Page images and extracted text ::
- - - -

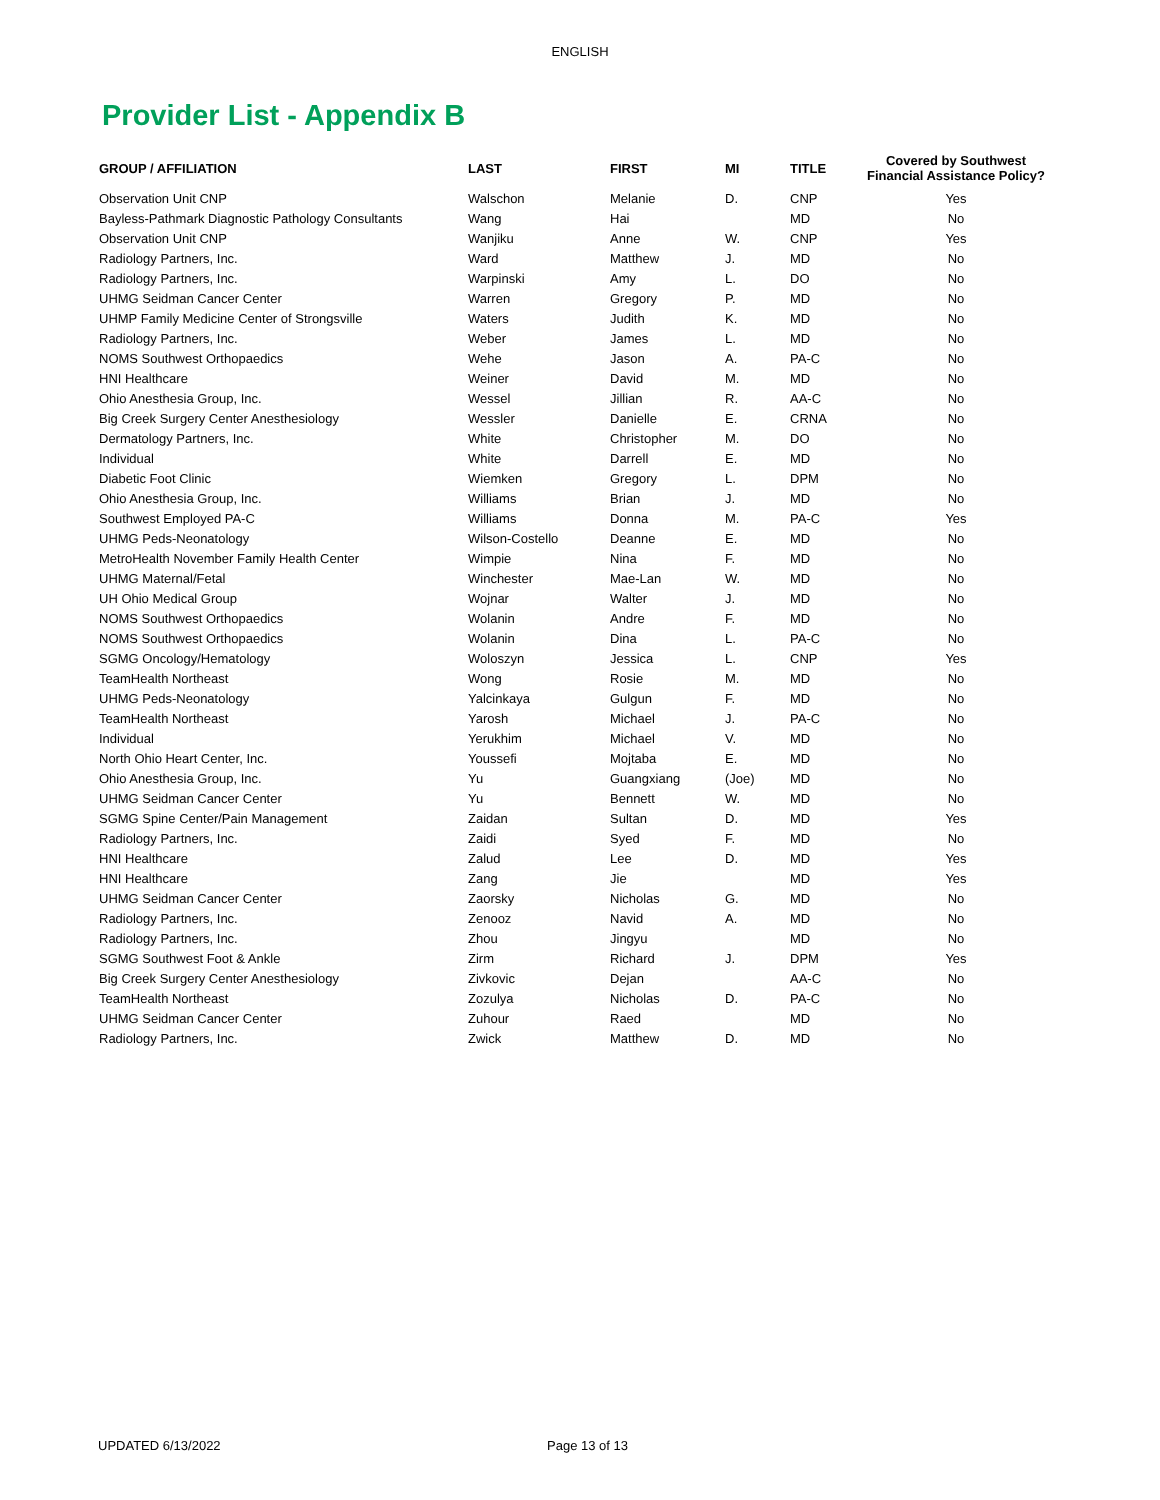ENGLISH
Provider List - Appendix B
| GROUP / AFFILIATION | LAST | FIRST | MI | TITLE | Covered by Southwest Financial Assistance Policy? |
| --- | --- | --- | --- | --- | --- |
| Observation Unit CNP | Walschon | Melanie | D. | CNP | Yes |
| Bayless-Pathmark Diagnostic Pathology Consultants | Wang | Hai | | MD | No |
| Observation Unit CNP | Wanjiku | Anne | W. | CNP | Yes |
| Radiology Partners, Inc. | Ward | Matthew | J. | MD | No |
| Radiology Partners, Inc. | Warpinski | Amy | L. | DO | No |
| UHMG Seidman Cancer Center | Warren | Gregory | P. | MD | No |
| UHMP Family Medicine Center of Strongsville | Waters | Judith | K. | MD | No |
| Radiology Partners, Inc. | Weber | James | L. | MD | No |
| NOMS Southwest Orthopaedics | Wehe | Jason | A. | PA-C | No |
| HNI Healthcare | Weiner | David | M. | MD | No |
| Ohio Anesthesia Group, Inc. | Wessel | Jillian | R. | AA-C | No |
| Big Creek Surgery Center Anesthesiology | Wessler | Danielle | E. | CRNA | No |
| Dermatology Partners, Inc. | White | Christopher | M. | DO | No |
| Individual | White | Darrell | E. | MD | No |
| Diabetic Foot Clinic | Wiemken | Gregory | L. | DPM | No |
| Ohio Anesthesia Group, Inc. | Williams | Brian | J. | MD | No |
| Southwest Employed PA-C | Williams | Donna | M. | PA-C | Yes |
| UHMG Peds-Neonatology | Wilson-Costello | Deanne | E. | MD | No |
| MetroHealth November Family Health Center | Wimpie | Nina | F. | MD | No |
| UHMG Maternal/Fetal | Winchester | Mae-Lan | W. | MD | No |
| UH Ohio Medical Group | Wojnar | Walter | J. | MD | No |
| NOMS Southwest Orthopaedics | Wolanin | Andre | F. | MD | No |
| NOMS Southwest Orthopaedics | Wolanin | Dina | L. | PA-C | No |
| SGMG Oncology/Hematology | Woloszyn | Jessica | L. | CNP | Yes |
| TeamHealth Northeast | Wong | Rosie | M. | MD | No |
| UHMG Peds-Neonatology | Yalcinkaya | Gulgun | F. | MD | No |
| TeamHealth Northeast | Yarosh | Michael | J. | PA-C | No |
| Individual | Yerukhim | Michael | V. | MD | No |
| North Ohio Heart Center, Inc. | Youssefi | Mojtaba | E. | MD | No |
| Ohio Anesthesia Group, Inc. | Yu | Guangxiang | (Joe) | MD | No |
| UHMG Seidman Cancer Center | Yu | Bennett | W. | MD | No |
| SGMG Spine Center/Pain Management | Zaidan | Sultan | D. | MD | Yes |
| Radiology Partners, Inc. | Zaidi | Syed | F. | MD | No |
| HNI Healthcare | Zalud | Lee | D. | MD | Yes |
| HNI Healthcare | Zang | Jie | | MD | Yes |
| UHMG Seidman Cancer Center | Zaorsky | Nicholas | G. | MD | No |
| Radiology Partners, Inc. | Zenooz | Navid | A. | MD | No |
| Radiology Partners, Inc. | Zhou | Jingyu | | MD | No |
| SGMG Southwest Foot & Ankle | Zirm | Richard | J. | DPM | Yes |
| Big Creek Surgery Center Anesthesiology | Zivkovic | Dejan | | AA-C | No |
| TeamHealth Northeast | Zozulya | Nicholas | D. | PA-C | No |
| UHMG Seidman Cancer Center | Zuhour | Raed | | MD | No |
| Radiology Partners, Inc. | Zwick | Matthew | D. | MD | No |
UPDATED 6/13/2022 Page 13 of 13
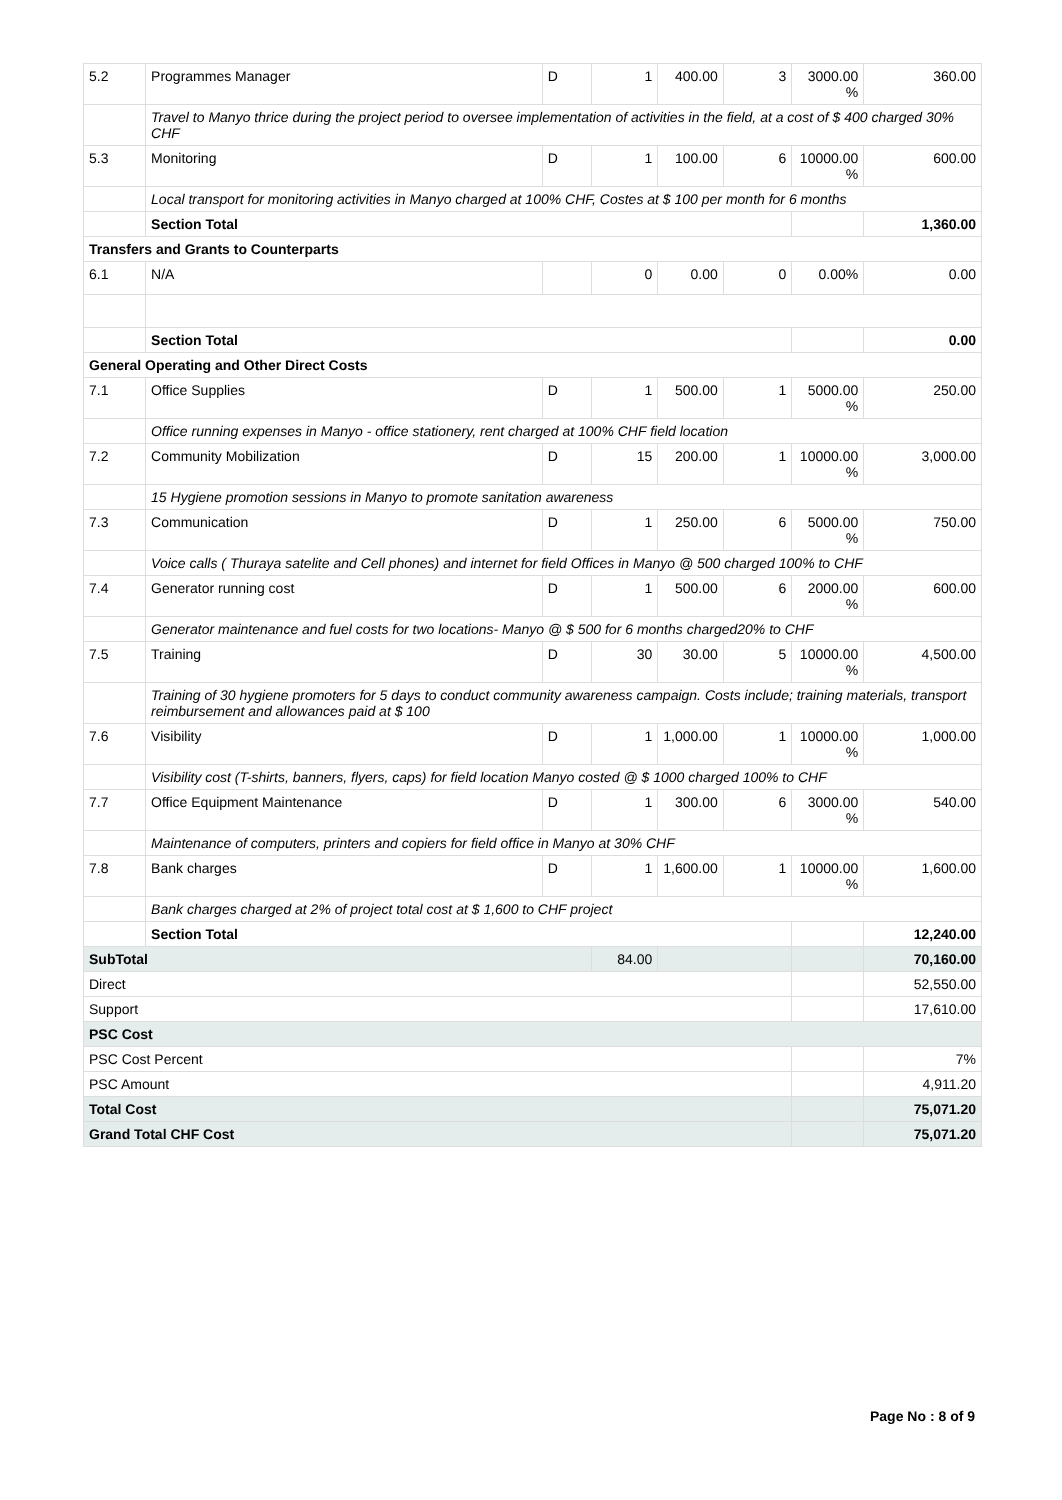| 5.2 | Programmes Manager | D | 1 | 400.00 | 3 | 3000.00 % | 360.00 |
| | Travel to Manyo thrice during the project period to oversee implementation of activities in the field, at a cost of $ 400 charged 30% CHF | | | | | | |
| 5.3 | Monitoring | D | 1 | 100.00 | 6 | 10000.00 % | 600.00 |
| | Local transport for monitoring activities in Manyo charged at 100% CHF, Costes at $ 100 per month for 6 months | | | | | | |
| | Section Total | | | | | | 1,360.00 |
| Transfers and Grants to Counterparts | | | | | | | |
| 6.1 | N/A | | 0 | 0.00 | 0 | 0.00% | 0.00 |
| | Section Total | | | | | | 0.00 |
| General Operating and Other Direct Costs | | | | | | | |
| 7.1 | Office Supplies | D | 1 | 500.00 | 1 | 5000.00 % | 250.00 |
| | Office running expenses in Manyo - office stationery, rent charged at 100% CHF field location | | | | | | |
| 7.2 | Community Mobilization | D | 15 | 200.00 | 1 | 10000.00 % | 3,000.00 |
| | 15 Hygiene promotion sessions in Manyo to promote sanitation awareness | | | | | | |
| 7.3 | Communication | D | 1 | 250.00 | 6 | 5000.00 % | 750.00 |
| | Voice calls ( Thuraya satelite and Cell phones) and internet for field Offices in Manyo @ 500 charged 100% to CHF | | | | | | |
| 7.4 | Generator running cost | D | 1 | 500.00 | 6 | 2000.00 % | 600.00 |
| | Generator maintenance and fuel costs for two locations- Manyo @ $ 500 for 6 months charged20% to CHF | | | | | | |
| 7.5 | Training | D | 30 | 30.00 | 5 | 10000.00 % | 4,500.00 |
| | Training of 30 hygiene promoters for 5 days to conduct community awareness campaign. Costs include; training materials, transport reimbursement and allowances paid at $ 100 | | | | | | |
| 7.6 | Visibility | D | 1 | 1,000.00 | 1 | 10000.00 % | 1,000.00 |
| | Visibility cost (T-shirts, banners, flyers, caps) for field location Manyo costed @ $ 1000 charged 100% to CHF | | | | | | |
| 7.7 | Office Equipment Maintenance | D | 1 | 300.00 | 6 | 3000.00 % | 540.00 |
| | Maintenance of computers, printers and copiers for field office in Manyo at 30% CHF | | | | | | |
| 7.8 | Bank charges | D | 1 | 1,600.00 | 1 | 10000.00 % | 1,600.00 |
| | Bank charges charged at 2% of project total cost at $ 1,600 to CHF project | | | | | | |
| | Section Total | | | | | | 12,240.00 |
| SubTotal | | | 84.00 | | | | 70,160.00 |
| Direct | | | | | | | 52,550.00 |
| Support | | | | | | | 17,610.00 |
| PSC Cost | | | | | | | |
| PSC Cost Percent | | | | | | | 7% |
| PSC Amount | | | | | | | 4,911.20 |
| Total Cost | | | | | | | 75,071.20 |
| Grand Total CHF Cost | | | | | | | 75,071.20 |
Page No : 8 of 9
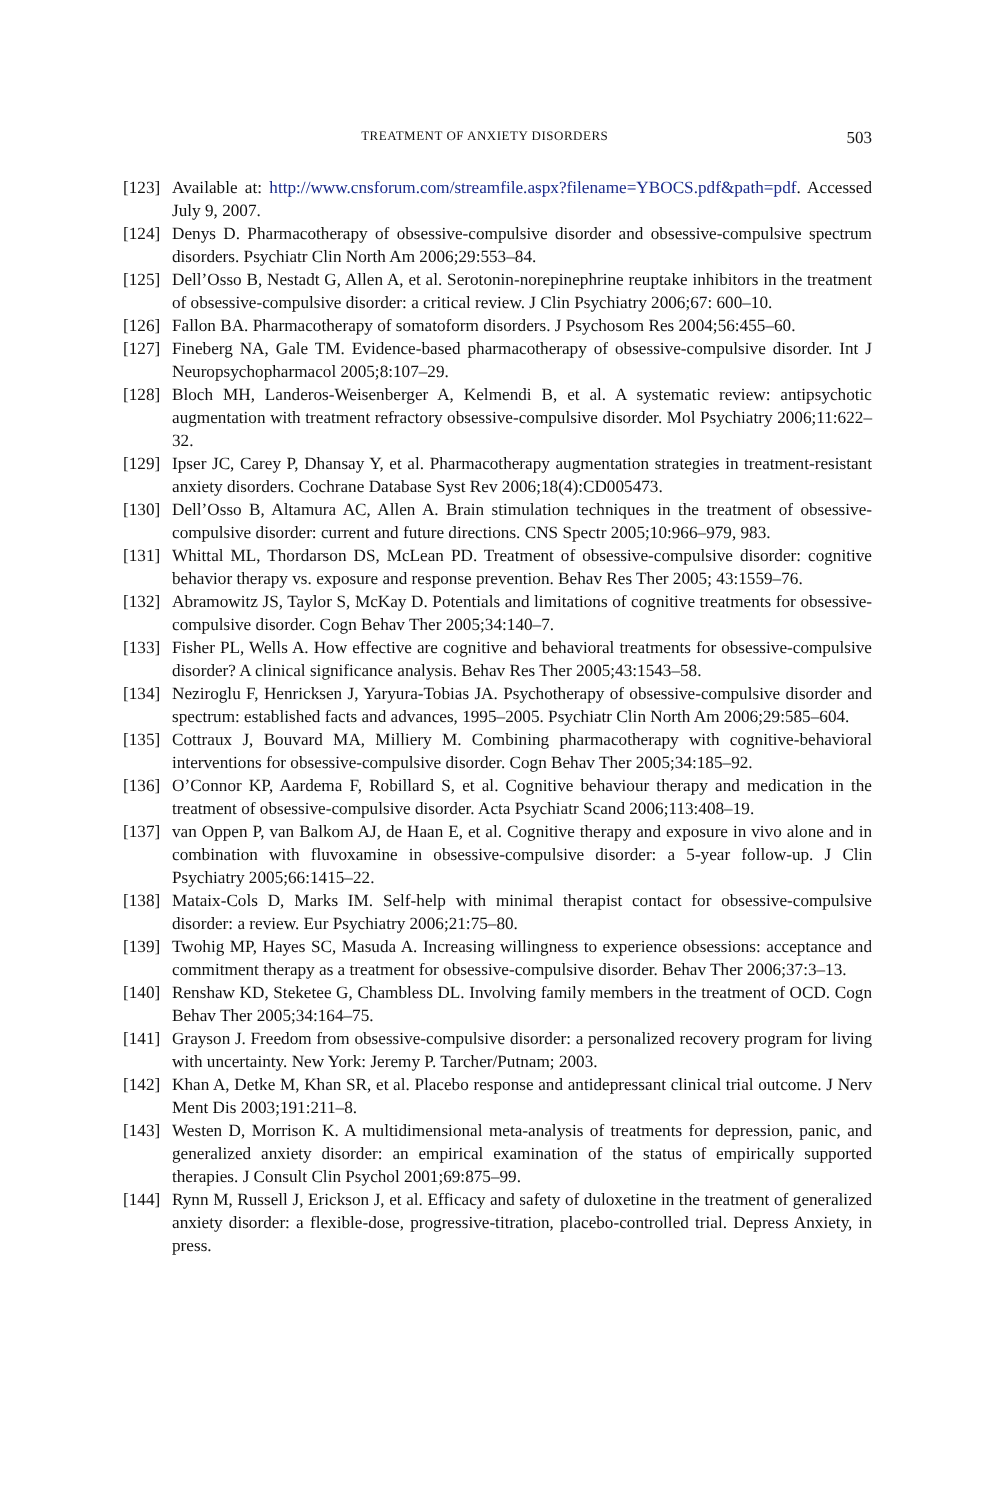TREATMENT OF ANXIETY DISORDERS 503
[123] Available at: http://www.cnsforum.com/streamfile.aspx?filename=YBOCS.pdf&path=pdf. Accessed July 9, 2007.
[124] Denys D. Pharmacotherapy of obsessive-compulsive disorder and obsessive-compulsive spectrum disorders. Psychiatr Clin North Am 2006;29:553–84.
[125] Dell’Osso B, Nestadt G, Allen A, et al. Serotonin-norepinephrine reuptake inhibitors in the treatment of obsessive-compulsive disorder: a critical review. J Clin Psychiatry 2006;67: 600–10.
[126] Fallon BA. Pharmacotherapy of somatoform disorders. J Psychosom Res 2004;56:455–60.
[127] Fineberg NA, Gale TM. Evidence-based pharmacotherapy of obsessive-compulsive disorder. Int J Neuropsychopharmacol 2005;8:107–29.
[128] Bloch MH, Landeros-Weisenberger A, Kelmendi B, et al. A systematic review: antipsychotic augmentation with treatment refractory obsessive-compulsive disorder. Mol Psychiatry 2006;11:622–32.
[129] Ipser JC, Carey P, Dhansay Y, et al. Pharmacotherapy augmentation strategies in treatment-resistant anxiety disorders. Cochrane Database Syst Rev 2006;18(4):CD005473.
[130] Dell’Osso B, Altamura AC, Allen A. Brain stimulation techniques in the treatment of obsessive-compulsive disorder: current and future directions. CNS Spectr 2005;10:966–979, 983.
[131] Whittal ML, Thordarson DS, McLean PD. Treatment of obsessive-compulsive disorder: cognitive behavior therapy vs. exposure and response prevention. Behav Res Ther 2005; 43:1559–76.
[132] Abramowitz JS, Taylor S, McKay D. Potentials and limitations of cognitive treatments for obsessive-compulsive disorder. Cogn Behav Ther 2005;34:140–7.
[133] Fisher PL, Wells A. How effective are cognitive and behavioral treatments for obsessive-compulsive disorder? A clinical significance analysis. Behav Res Ther 2005;43:1543–58.
[134] Neziroglu F, Henricksen J, Yaryura-Tobias JA. Psychotherapy of obsessive-compulsive disorder and spectrum: established facts and advances, 1995–2005. Psychiatr Clin North Am 2006;29:585–604.
[135] Cottraux J, Bouvard MA, Milliery M. Combining pharmacotherapy with cognitive-behavioral interventions for obsessive-compulsive disorder. Cogn Behav Ther 2005;34:185–92.
[136] O’Connor KP, Aardema F, Robillard S, et al. Cognitive behaviour therapy and medication in the treatment of obsessive-compulsive disorder. Acta Psychiatr Scand 2006;113:408–19.
[137] van Oppen P, van Balkom AJ, de Haan E, et al. Cognitive therapy and exposure in vivo alone and in combination with fluvoxamine in obsessive-compulsive disorder: a 5-year follow-up. J Clin Psychiatry 2005;66:1415–22.
[138] Mataix-Cols D, Marks IM. Self-help with minimal therapist contact for obsessive-compulsive disorder: a review. Eur Psychiatry 2006;21:75–80.
[139] Twohig MP, Hayes SC, Masuda A. Increasing willingness to experience obsessions: acceptance and commitment therapy as a treatment for obsessive-compulsive disorder. Behav Ther 2006;37:3–13.
[140] Renshaw KD, Steketee G, Chambless DL. Involving family members in the treatment of OCD. Cogn Behav Ther 2005;34:164–75.
[141] Grayson J. Freedom from obsessive-compulsive disorder: a personalized recovery program for living with uncertainty. New York: Jeremy P. Tarcher/Putnam; 2003.
[142] Khan A, Detke M, Khan SR, et al. Placebo response and antidepressant clinical trial outcome. J Nerv Ment Dis 2003;191:211–8.
[143] Westen D, Morrison K. A multidimensional meta-analysis of treatments for depression, panic, and generalized anxiety disorder: an empirical examination of the status of empirically supported therapies. J Consult Clin Psychol 2001;69:875–99.
[144] Rynn M, Russell J, Erickson J, et al. Efficacy and safety of duloxetine in the treatment of generalized anxiety disorder: a flexible-dose, progressive-titration, placebo-controlled trial. Depress Anxiety, in press.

- - - -

Instructions to follow :: Look above for the line with "[141] Grayson J."; retype exactly that line, every line after it up to the line with "[142] Khan A, Detke", and that line too, nothing else.

Solution for this task ::
[141] Grayson J. Freedom from obsessive-compulsive disorder: a personalized recovery program for living with uncertainty. New York: Jeremy P. Tarcher/Putnam; 2003.
[142] Khan A, Detke M, Khan SR, et al. Placebo response and antidepressant clinical trial outcome. J Nerv Ment Dis 2003;191:211–8.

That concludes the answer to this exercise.